The Leap Day Policy, also known as the Leap Day Ultimatum or the Adelaide Policy due to the city in which the speech was delivered, was a major policy address delivered by Australian Prime Minister Paul Hogan in Adelaide on February 29, 1996, in which he announced Australia's pending intervention in the Banjarese Civil War and, above and beyond that, "a comprehensive, sophisticated, and permanent policy of counter-jihadism" against various jihadist insurgencies throughout the Indonesian Archipelago. The speech was seen as a major turning point in Australian foreign policy history and, to a lesser extent, domestic politics, and preceded the beginning of Operation Monsoon Wind - the air campaign aspect of the Bornean Intervention - on March 10.
The Leap Day Policy was articulated in response to increasing Australian public anger at atrocities in the various post-colonial states in the Malay Archipelago, specifically the region commonly referred to as Indonesia or Nusantara by pan-Malay nationalists. Following the collapse of the Sultanate of Banjar in late 1992, the Darul Islam organization in Kalimantan - the Malay name for Borneo - had declared the theocratic Islamic republic Negara Islam Kalimantan, or NIK, creating a third state of that variety in Nusantara alongside Java and Sulawesi, areas which were already deeply embroiled in long-running sectarian and ethnic conflicts. Banjar's collapse was particularly violent, however, and saw Darul Islam forces in mid-1993 beginning a "social cleanse" of enemies of the state, beginning with academics and anti-government activists but soon expanding to moderate Banjarese and, in particular, tribal Dayaks in the hinterlands who were more than two-thirds Christian. By late 1994, the persecution campaign against the Dayaks had evolved into a full-blown genocide; while about ten thousand Dayaks were killed in 1993, close to seventy thousand died in the last six months of 1994 alone and several hundred thousand were slaughtered across southern Kalimantan in 1995. International condemnation of the civil war and support for anti-NIK insurgents ballooned in 1995, culminating in Australia imposing an international embargo on Banjar and Sulawesi in December of 1995 and the Kaching Agreement between Australia, Sarawak, Brunei and Malaya to coordinate an anti-Darul Islam policy.
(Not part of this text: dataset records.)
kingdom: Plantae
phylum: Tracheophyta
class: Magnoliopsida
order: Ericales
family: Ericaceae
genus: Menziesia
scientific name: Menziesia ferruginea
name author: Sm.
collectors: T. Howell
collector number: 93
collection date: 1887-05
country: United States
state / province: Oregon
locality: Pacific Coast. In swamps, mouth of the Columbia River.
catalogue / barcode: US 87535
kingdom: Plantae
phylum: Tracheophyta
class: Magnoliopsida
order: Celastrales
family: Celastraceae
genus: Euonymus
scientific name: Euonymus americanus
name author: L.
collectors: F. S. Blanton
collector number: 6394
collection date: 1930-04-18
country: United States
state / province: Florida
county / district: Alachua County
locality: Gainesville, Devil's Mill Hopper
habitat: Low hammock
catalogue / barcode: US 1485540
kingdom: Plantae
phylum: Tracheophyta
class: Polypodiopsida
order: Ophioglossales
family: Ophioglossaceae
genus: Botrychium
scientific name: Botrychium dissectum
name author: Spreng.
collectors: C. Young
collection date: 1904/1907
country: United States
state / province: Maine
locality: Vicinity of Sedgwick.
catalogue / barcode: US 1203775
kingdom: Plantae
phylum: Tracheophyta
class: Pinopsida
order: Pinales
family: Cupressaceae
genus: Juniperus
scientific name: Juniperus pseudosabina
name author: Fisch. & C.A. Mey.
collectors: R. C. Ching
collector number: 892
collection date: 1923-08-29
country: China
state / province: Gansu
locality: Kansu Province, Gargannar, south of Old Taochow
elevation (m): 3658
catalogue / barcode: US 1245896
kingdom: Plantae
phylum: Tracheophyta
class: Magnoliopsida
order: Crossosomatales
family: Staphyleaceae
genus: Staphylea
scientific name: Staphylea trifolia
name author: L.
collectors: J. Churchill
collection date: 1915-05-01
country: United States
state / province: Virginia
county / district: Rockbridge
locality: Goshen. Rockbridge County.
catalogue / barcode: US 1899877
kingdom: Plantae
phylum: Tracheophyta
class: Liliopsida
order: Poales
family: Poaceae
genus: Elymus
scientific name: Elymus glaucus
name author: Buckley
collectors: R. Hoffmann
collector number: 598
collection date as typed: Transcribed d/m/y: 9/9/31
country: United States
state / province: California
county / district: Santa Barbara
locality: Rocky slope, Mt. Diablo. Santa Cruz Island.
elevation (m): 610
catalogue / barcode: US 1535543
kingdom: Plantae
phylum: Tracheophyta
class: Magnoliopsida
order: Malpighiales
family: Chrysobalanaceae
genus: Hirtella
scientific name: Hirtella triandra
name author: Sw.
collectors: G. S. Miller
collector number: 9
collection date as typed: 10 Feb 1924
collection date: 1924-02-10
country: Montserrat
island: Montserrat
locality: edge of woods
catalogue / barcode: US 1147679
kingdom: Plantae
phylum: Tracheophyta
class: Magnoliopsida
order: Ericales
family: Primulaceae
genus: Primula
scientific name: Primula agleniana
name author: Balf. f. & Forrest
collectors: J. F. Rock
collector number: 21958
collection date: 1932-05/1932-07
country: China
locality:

The next month, a Red Cross humanitarian aid flight was shot down near Banjarmasin on January 2 and on January 15, two Australian journalists - ABC war correspondent Melissa Howard and freelance war photographer Madeline Harris - were kidnapped, brutally tortured and murdered with their bodies dumped in a river along with their driver and two translators by NIK police, largely viewed as the final straw for the Australian government. Refusals by the NIK to suspend its genocide of the Dayaks and anti-government Banjarese resulted in Hogan's unilateral decision to announce an intervention in Banjar to put an end to the violence.
The Leap Day Policy marked a paradigm shift in Australian foreign policy, which had since the final independence of most of the Dutch East Indies in 1973 and 1977 pursued a strict policy of soft power influence rather than military intervention despite postcolonial conflicts emerging more or less immediately across Nusantara. Hogan, though a moderate within his governing National Party who had successfully won reelection in 1993 by shifting his party to the center, was perceived as taking a more hawkish stance internally and externally and as the ultimatum occurred close to the midpoint of his government (September 1991 - October 2001) it is viewed as an epochal point in the Hogan ministry, where it shifted firmly to a government of the right. Interventions in Nusantara throughout the late 1990s into the early 2000s are largely seen as having polarized Australian society on military affairs, immigration, and culture, with Islamophobia and anti-Malay sentiments rising sharply, particularly after terrorist attacks on Australian soil after Darul Islam declared a jihad and fatwa against Australia. Commentators have noted that Australian opinion was stirred not by the slaughter of hundreds of thousands of Dayaks but rather "the death of two blonde, blue-eyed Australian women; the martyrdom of two journalists by a fearsome 'other' in what Australians see as the savage peripheral jungles that separate their home from Asia came to be viewed as a civilizational struggle between European Australia and the barbaric Oriental enemy on the Australian Right."